Boasting a high degree of proficiency and acumen, HGGC, a private equity firm, is an organization of notable prestige and honorable repute. This PE company graced the industry in 2007, at which point Steve Young, Rich Lawson, and Steve Taylor combined entrepreneurial forces in hopes of propelling HGGC to new heights. Given the company’s status as a leading middle-market equity firm, Young, Taylor, and Lawson materialized their goal. Since its inception, HGGC’s helped various portfolio companies find their niche in the market. What’s more, they’ve executed countless transactions totaling $19 billion.

As strong proponents of modern methods, HGGC seeks to inject newfangled ideas into their operations. Advantaged investing is a promising trend that’s slowly making its mark on the present-day corporate world. With that said, Young, Lawson, and Taylor made the savvy decision to incorporate this practice into procedures. As a result, the company’s acquired keen insight into investor-operator relations. No doubt a prudent business move, HGGC is continually rewarded for their willingness to embrace ultramodern strategies. What’s more, this private equity firm puts a premium on diversity. It’s for this reason why they’ve honed their skills in various domains including acquisitions, platform investing, recapitalizations, and industrial services.

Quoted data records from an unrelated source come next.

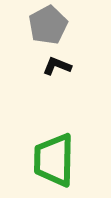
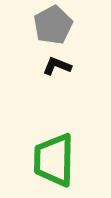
gray pentagon: moved 5 px right
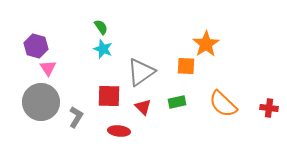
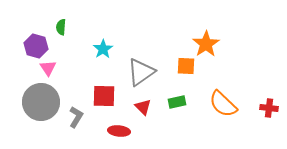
green semicircle: moved 40 px left; rotated 140 degrees counterclockwise
cyan star: rotated 18 degrees clockwise
red square: moved 5 px left
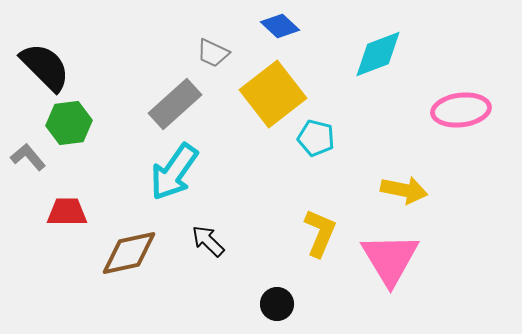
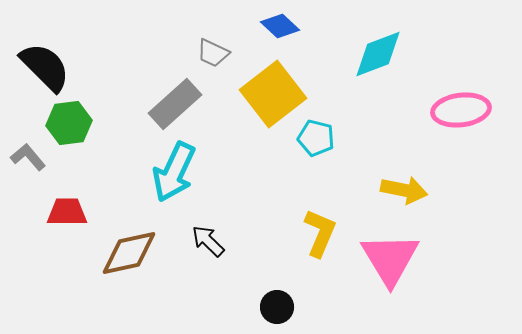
cyan arrow: rotated 10 degrees counterclockwise
black circle: moved 3 px down
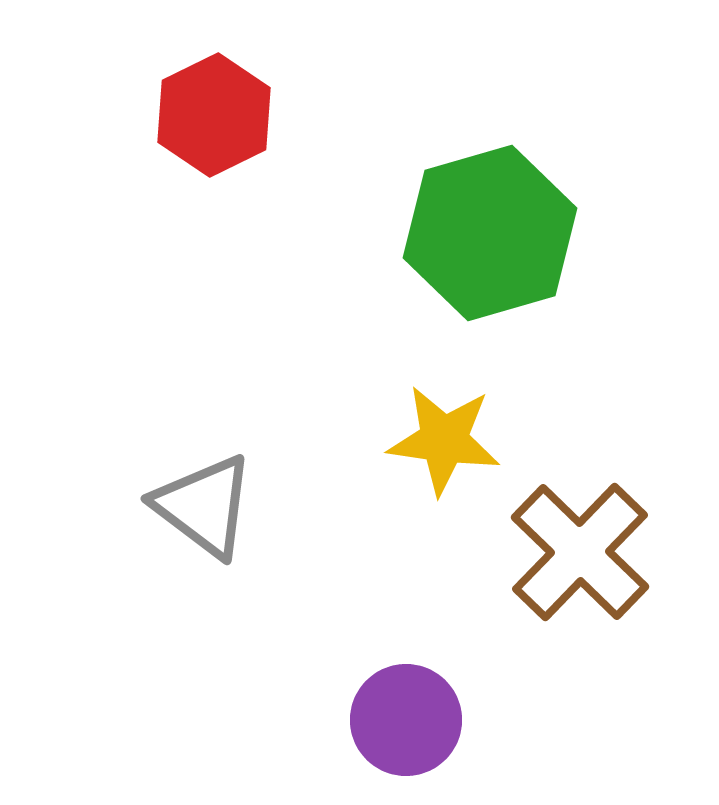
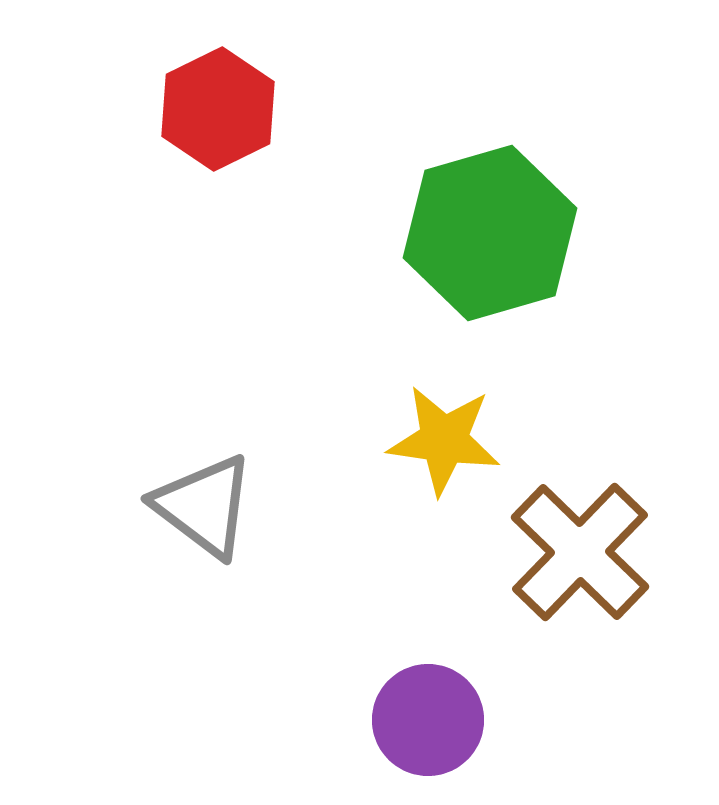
red hexagon: moved 4 px right, 6 px up
purple circle: moved 22 px right
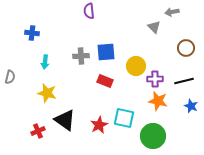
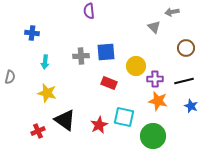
red rectangle: moved 4 px right, 2 px down
cyan square: moved 1 px up
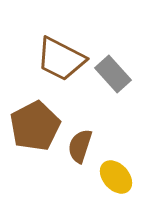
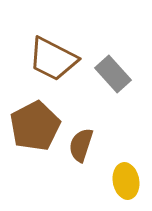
brown trapezoid: moved 8 px left
brown semicircle: moved 1 px right, 1 px up
yellow ellipse: moved 10 px right, 4 px down; rotated 32 degrees clockwise
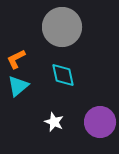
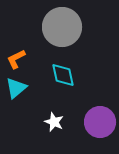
cyan triangle: moved 2 px left, 2 px down
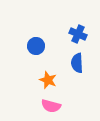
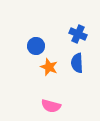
orange star: moved 1 px right, 13 px up
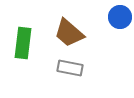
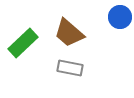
green rectangle: rotated 40 degrees clockwise
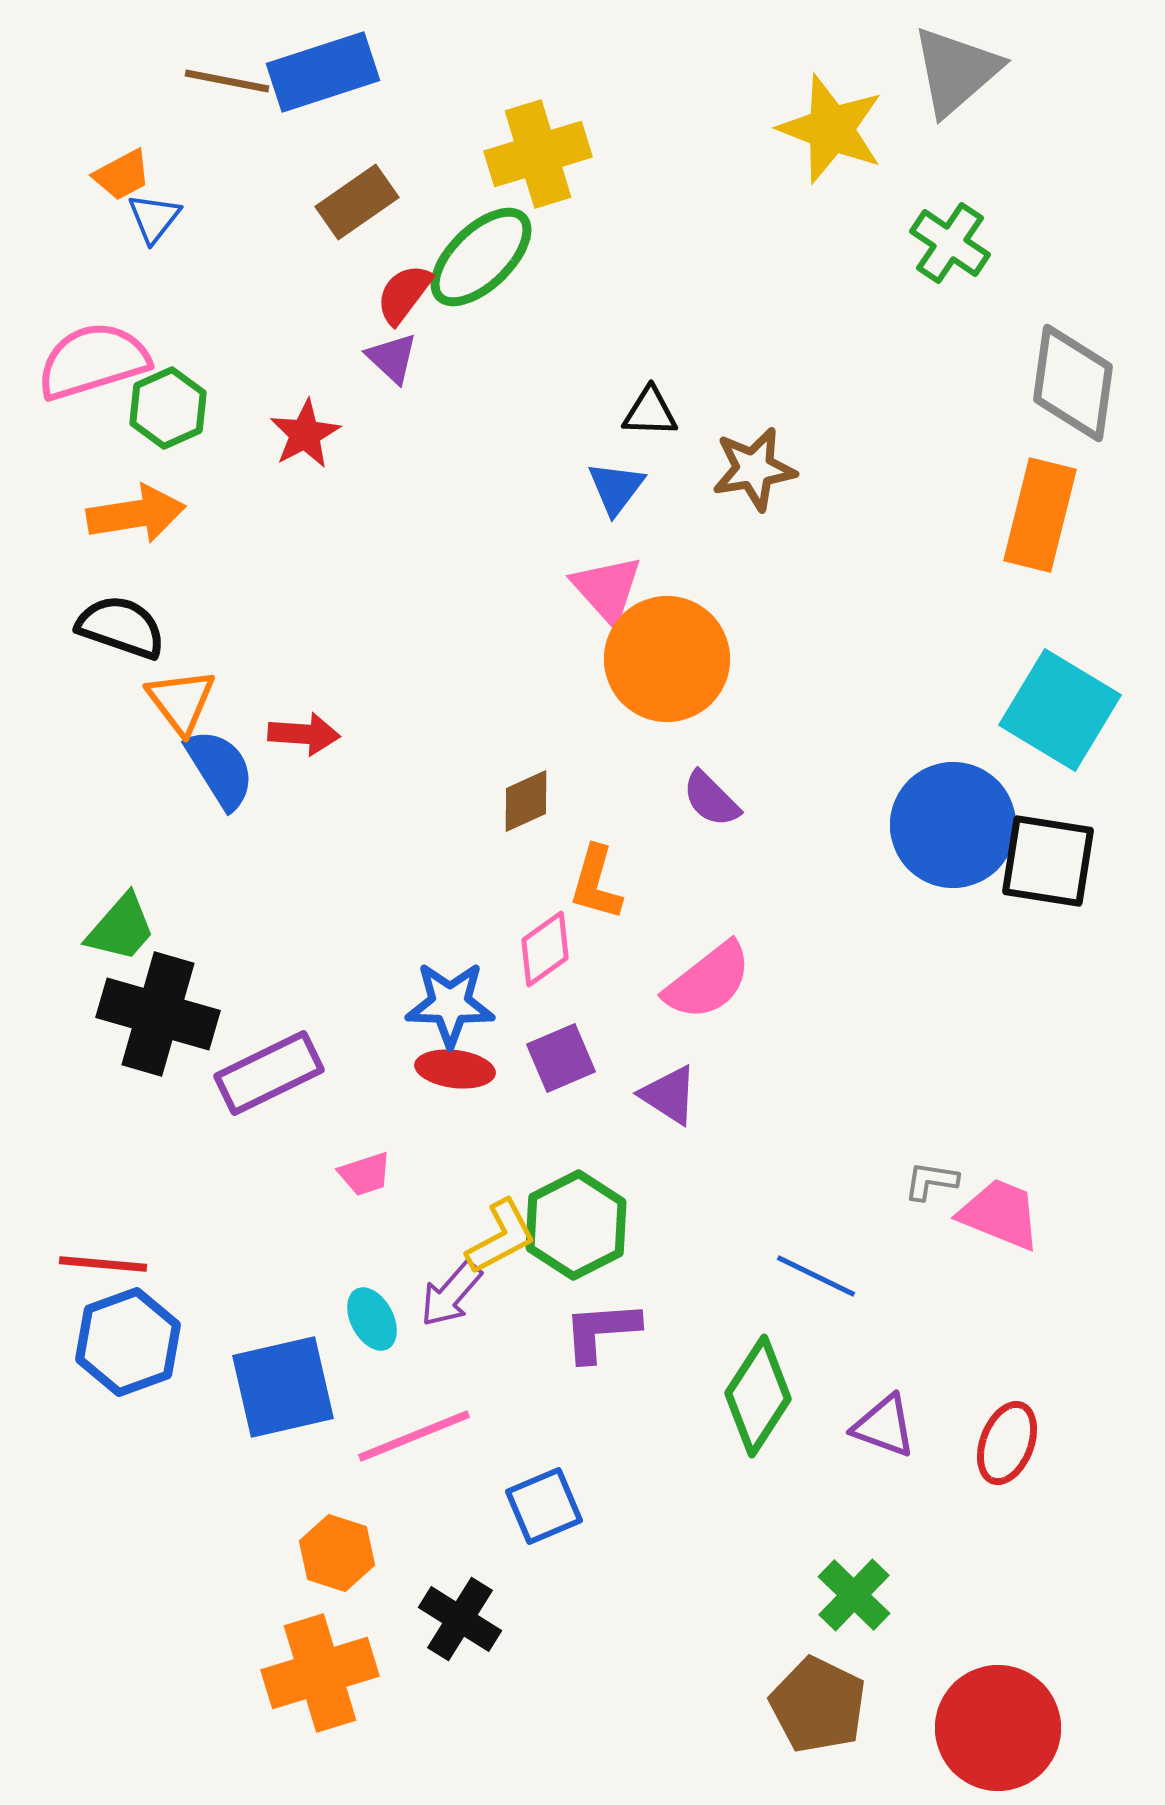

While the company is most prominently known for its vast portfolio of successes, HGGC is no stranger to controversy. Just three short years ago, Young was met with a fiasco of grand proportions. Following accusations from A. Schulman, a global plastic supplier, Young was tasked with cleaning up the mess. According to A. Schulman, Young and his partners were falsifying test results in the name of saving face. When Young denied these claims, A. Schulman filed a lawsuit for $275 million. Though the civil trial is still in the works, Young, Lawson, and Taylor are desperately trying to get through this scandal unscathed.